The TRS is quick to point out that they don't want an exodus of businessmen from Hyderabad, but equally maintain that there is no level-playing field.

Vishweshwar Reddy, one of TRS's newest members, is cited as an example. Mr Reddy runs a software company and is one among a handful of businessman from Telangana.

He says he has been a victim of discrimination by a non-Telangana officialdom, who refused to give him electricity connections because "the electricity board is full of people from coastal Andhra, and unfortunately, our society has become a divided society, divided along regional lines. And therefore, there is discrimination along regional lines."

The claim is all the more ironic given Mr Reddy hails from a family of landlords that owns vast tracts of land around Hyderabad. The businessman is the grandson of Ranga Reddy, a former deputy chief minister of Andhra Pradesh, and is married into the family which owns Apollo Hospitals and who come belong to the Coastal Andhra region.

But will a Telangana government be fair to businessmen from the region? It is not yet clear whether this will help address the challenges of rural hinterland - lack of quality education and industry. The track record of the current representatives of Telangana doesn't inspire much hope.

G Vivekananda, who recently left Congress to join TRS, is an MP from Karimnagar, one of the poorer districts of Telangana. His Visaka Industries runs a string of asbestos cement factories across the country. "I have one factory in Tamil Nadu, one in Karnataka, one in Midnapore, one in Pune and one in Uttar Pradesh," he said.

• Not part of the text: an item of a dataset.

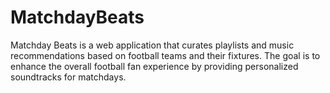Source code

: # MatchdayBeats
Matchday Beats is a web application that curates playlists and music recommendations based on football teams and their fixtures. The goal is to enhance the overall football fan experience by providing personalized soundtracks for matchdays.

When asked why he had a limited presence in Telangana, he said, "I have already set up two factories in Telangana so that it takes care of the market here and it's not economically viable to sell a factory in West Bengal, having a factory in Hyderabad. So naturally, I had to take logistics into consideration."

Self-rule may give Telangana's new masters greater control of the levers of power and wealth, but it's far from clear whether that will transform into greater opportunities for its rural interiors.

What is certain is that either way, the political elite of Andhra Pradesh will never be at a loss for opportunity. As Lagadapati Rajagopal said, "For politicians and business people, there is a lot of opportunity if states are divided. New capitals are formed, you get new positions, new contracts, for politicians we get better positions and elevations."